Westervik Gin: Swedish gin has been revived in this historic city of trade
By Xander Brett | Photos: Westervik Gin
In Kalmar County, around three hours south of Stockholm, the city of Västervik is reclaiming its history as a centre of liquor production. Working closely with the local museum, Westervik Gin is the movement’s driving force.
Västervik – an archipelago settlement in northeast Småland – was known for years as ‘bränneriholmen’ (meaning ‘liquor-distillery island’). Over time, the title lost currency. But Westervik Gin is on a mission is to reclaim it. The gin company’s founder Christer Larsson says his revelation came on the island of Gotland, when he noticed all the bars in Visby were selling the same brand of gin.
Hoping to corner the underdeveloped market with his own brand of local gin, he gathered eight friends to present his vision and recruit support. Everyone was on board. Today, Westervik Gin is the name on the shelves, and ‘bränneriholmen’ once again adorns a locally produced gin.
Backbone flavours in the range include classic gin-notes of juniper and cardamom. “Our dry gin is the most popular,” says the company’s resident ‘taste master’, sommelier Calle Hydbom Ulvaeus. “But we’ve also had a really positive reaction to our pink gin.” Westervik Gin can be ordered for delivery and bought in Sweden’s Systembolaget network, where the high-quality gin stands shoulder to shoulder with the country’s most beloved aquavits.
“Alcohol is what Västervik was built on. The industry helped to build schools and invest in railways, and Västervik became the first town in the county to adopt electricity,” Larsson explains. That’s why Westervik Gin is committed to giving back, and the company has already donated to the local museum, helping them stage an exhibition about the city’s liquor history. “We have the same philosophy as our forefathers,” says Larsson.
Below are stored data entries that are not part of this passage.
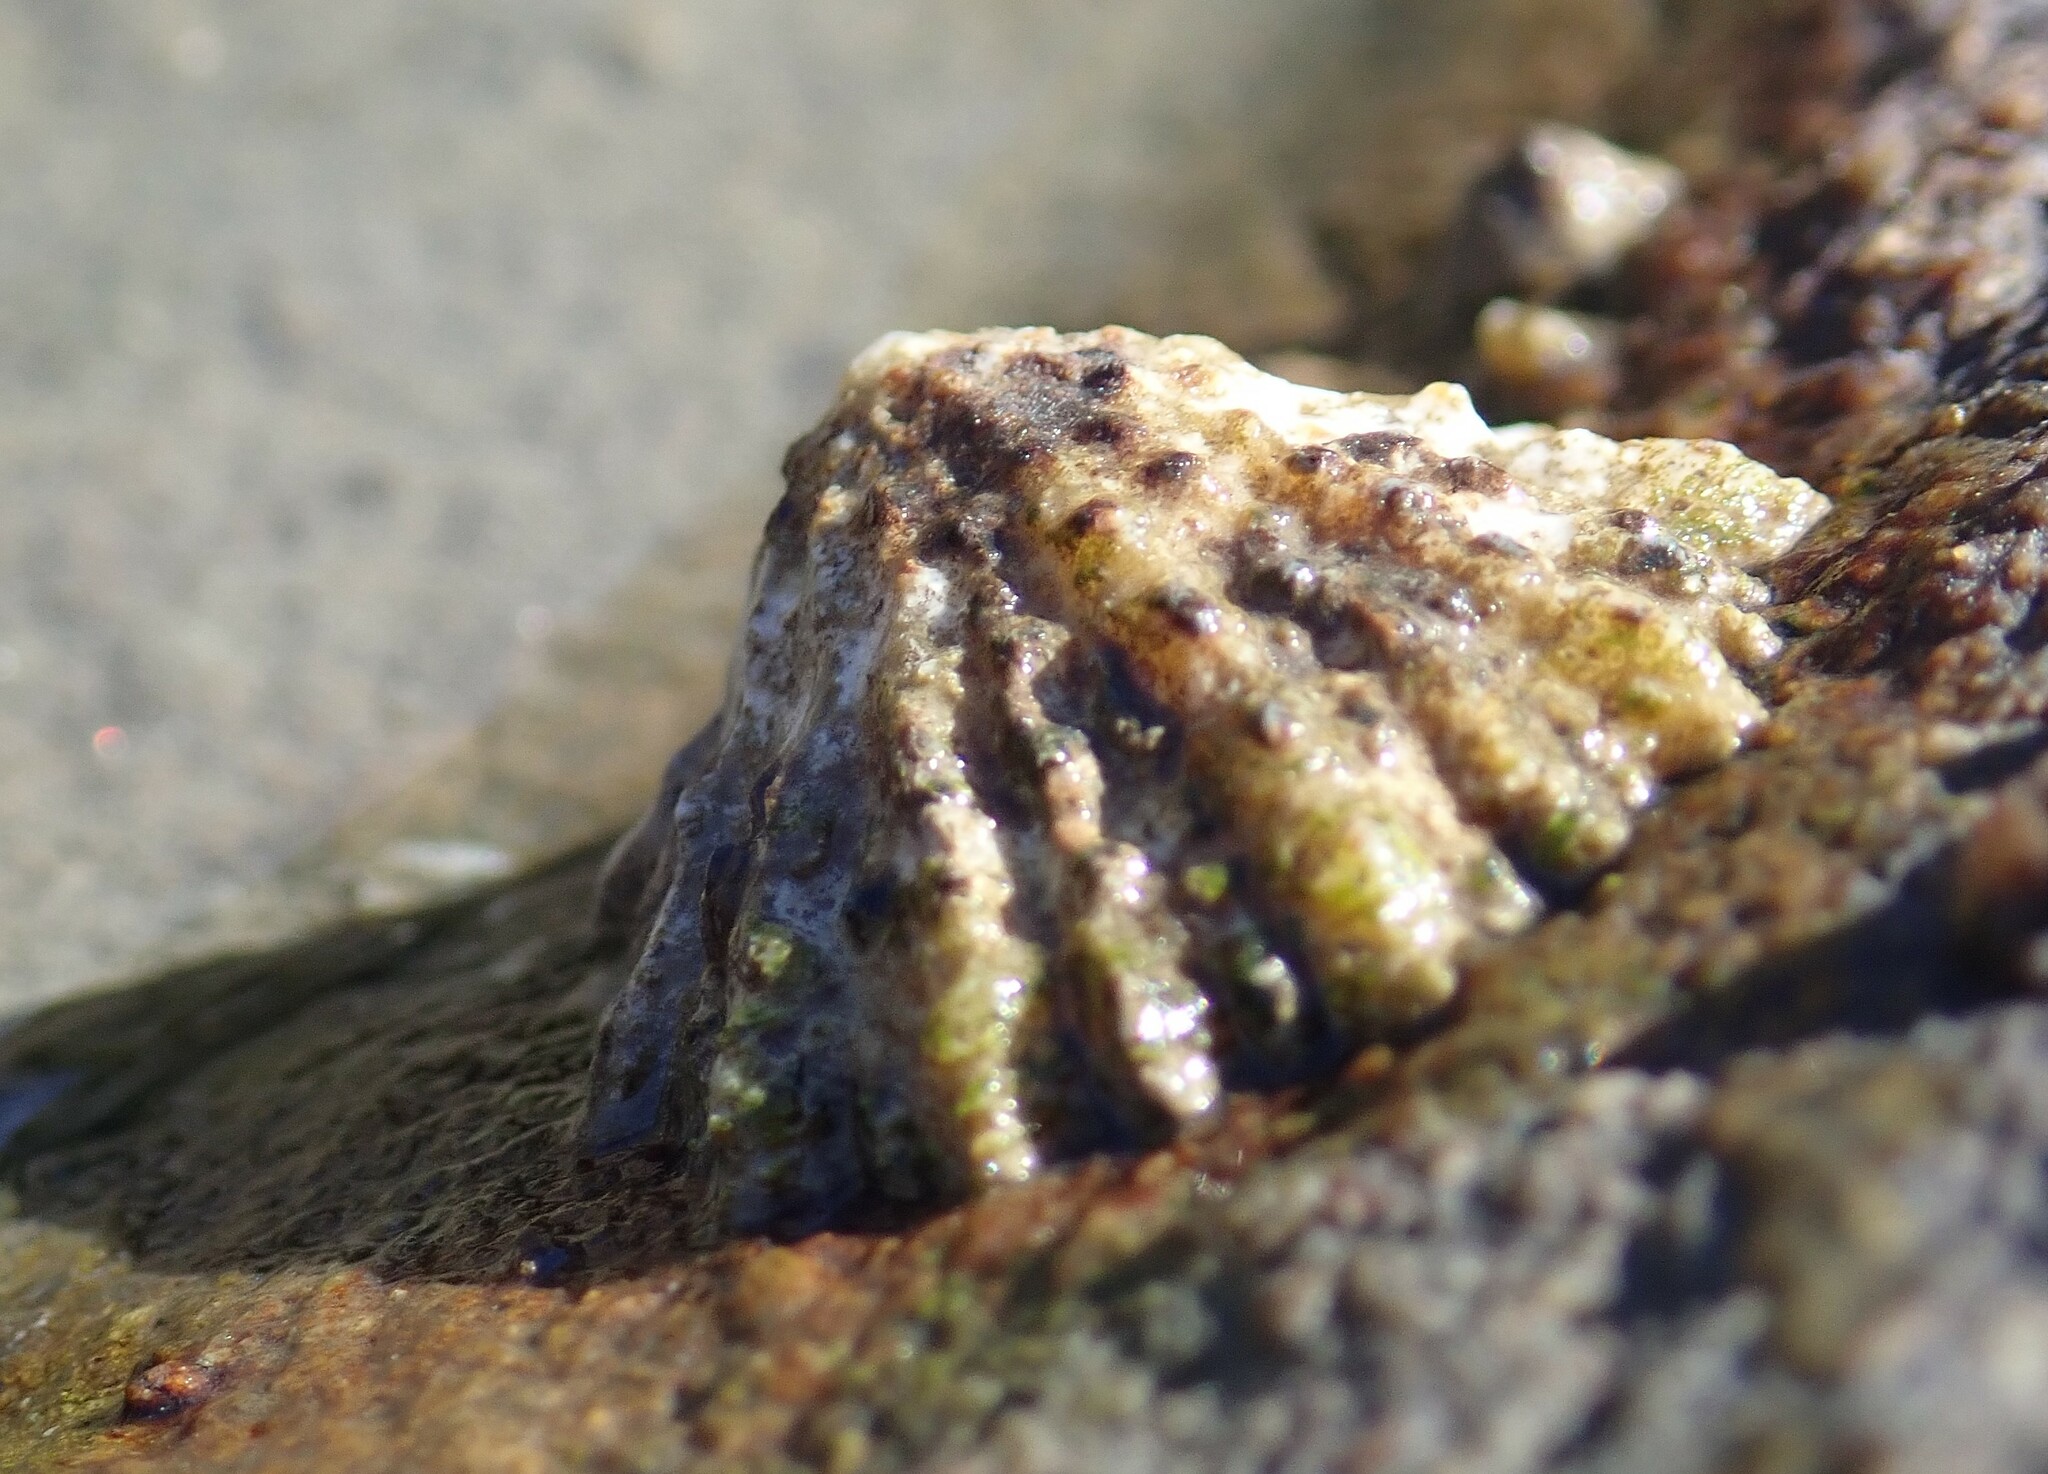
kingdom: Animalia
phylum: Mollusca
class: Gastropoda
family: Lottiidae
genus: Lottia
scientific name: Lottia scabra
Downtown Västervik is right on the coast of the Baltic Sea, where its cluster of islands and vast golf course are the sum of its developing tourist industry. Västervik remains a city of traders; its harbour provided easy access for merchants in the liquor trade, and the surrounding forests supplied oak for the warships of Gustaf Vasa, Sweden’s ‘founding father’. Today, all is peaceful, save for the cry of seagulls. Västervik is a myriad of boulevards and alleys lined – thanks to this army of nine – with well-stocked bars.